The fund also announced a new application process, which it said would be faster and focus more on the hardest-hit countries rather than all 150 that received some help in the past.


In an interview, Dr. Dybul said he felt the fund was “on a strong forward trajectory” after changes were put in place in the last year by Mr. Jaramillo, and now would focus on “hard-nosed implementation of value for money.”


Both the President’s Emergency Plan for AIDS Relief and the fund spend billions, but in different ways.


The fund supports projects proposed by national health ministers and then hires local auditors to make sure the money is not wasted or stolen. Pepfar usually gives grants to American nonprofit groups or medical schools and lets them form partnerships with hospitals or charities in the affected countries.

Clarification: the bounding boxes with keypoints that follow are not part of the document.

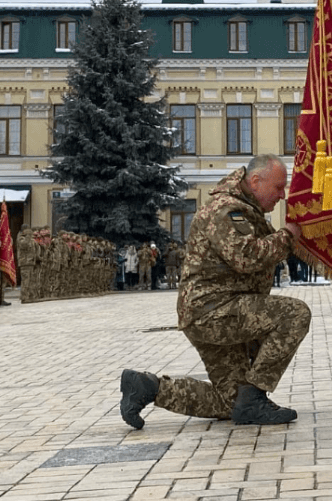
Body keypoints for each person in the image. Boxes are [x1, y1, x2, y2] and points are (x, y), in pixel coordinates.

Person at [120, 154, 309, 428]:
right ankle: (255, 398)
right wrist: (289, 235)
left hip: (215, 311)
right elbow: (247, 257)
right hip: (214, 311)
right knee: (295, 314)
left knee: (232, 403)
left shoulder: (245, 209)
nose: (282, 195)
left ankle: (148, 388)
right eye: (278, 187)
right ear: (256, 181)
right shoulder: (227, 210)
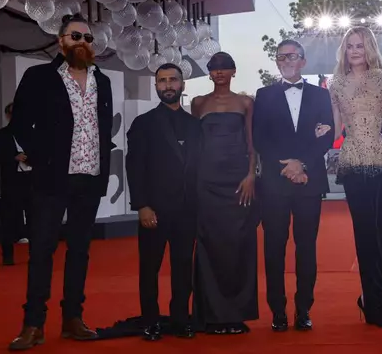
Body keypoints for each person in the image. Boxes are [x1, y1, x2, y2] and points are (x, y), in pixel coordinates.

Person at [8, 13, 114, 350]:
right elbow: (20, 124)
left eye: (87, 38)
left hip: (90, 178)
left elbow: (102, 127)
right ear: (61, 40)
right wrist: (42, 158)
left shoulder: (104, 81)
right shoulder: (39, 77)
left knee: (80, 252)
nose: (82, 42)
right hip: (53, 178)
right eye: (75, 36)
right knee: (41, 251)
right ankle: (33, 324)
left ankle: (72, 319)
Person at [328, 26, 382, 327]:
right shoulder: (335, 83)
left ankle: (375, 297)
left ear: (369, 48)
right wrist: (318, 133)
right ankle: (376, 302)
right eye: (349, 46)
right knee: (365, 234)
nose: (354, 51)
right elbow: (336, 130)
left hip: (380, 157)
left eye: (360, 45)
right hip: (352, 160)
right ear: (344, 50)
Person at [253, 39, 334, 332]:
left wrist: (303, 164)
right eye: (281, 56)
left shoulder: (320, 96)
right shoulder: (263, 95)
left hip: (309, 181)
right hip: (275, 183)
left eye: (292, 56)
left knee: (306, 248)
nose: (286, 60)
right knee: (273, 248)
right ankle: (277, 310)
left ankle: (303, 309)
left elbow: (327, 135)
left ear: (303, 61)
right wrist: (287, 167)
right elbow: (259, 138)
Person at [125, 63, 201, 341]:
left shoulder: (195, 125)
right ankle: (150, 321)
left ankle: (181, 319)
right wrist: (142, 205)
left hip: (186, 210)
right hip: (153, 210)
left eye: (173, 80)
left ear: (182, 85)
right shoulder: (143, 123)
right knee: (149, 268)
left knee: (183, 267)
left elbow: (200, 167)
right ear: (156, 86)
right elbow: (134, 167)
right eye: (162, 81)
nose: (167, 85)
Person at [190, 52, 259, 334]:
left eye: (224, 69)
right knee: (209, 245)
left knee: (239, 245)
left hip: (237, 182)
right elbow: (194, 144)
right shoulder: (198, 103)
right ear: (209, 73)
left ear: (233, 72)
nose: (219, 73)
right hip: (206, 182)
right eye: (214, 69)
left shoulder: (245, 103)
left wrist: (251, 175)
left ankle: (236, 315)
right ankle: (212, 316)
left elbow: (252, 143)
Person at [0, 103, 32, 266]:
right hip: (11, 181)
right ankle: (7, 255)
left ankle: (35, 255)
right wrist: (13, 157)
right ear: (8, 116)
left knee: (34, 219)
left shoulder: (32, 134)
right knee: (8, 219)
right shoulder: (0, 135)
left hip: (31, 180)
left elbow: (43, 155)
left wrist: (29, 157)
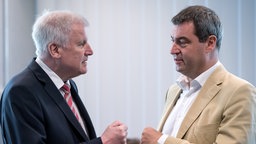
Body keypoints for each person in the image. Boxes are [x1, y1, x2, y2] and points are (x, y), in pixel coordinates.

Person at [0, 10, 128, 144]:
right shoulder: (21, 92)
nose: (90, 51)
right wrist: (103, 141)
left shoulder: (67, 85)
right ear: (55, 50)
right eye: (81, 44)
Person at [141, 5, 256, 144]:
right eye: (173, 41)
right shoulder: (174, 91)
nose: (172, 50)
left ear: (210, 43)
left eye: (182, 42)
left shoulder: (240, 92)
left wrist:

The conventional wisdom is that the Global Fund’s model is more likely to win the cooperation of government officials but more vulnerable to corruption — and also spends less on salaries and travel for American overseers.


Dr. Kazatchkine said he did not expect Dr. Dybul to “Pepfarize” the Global Fund.


“I hope that, after a year of turbulence, the fund finds the serenity needed to move forward again,” he said.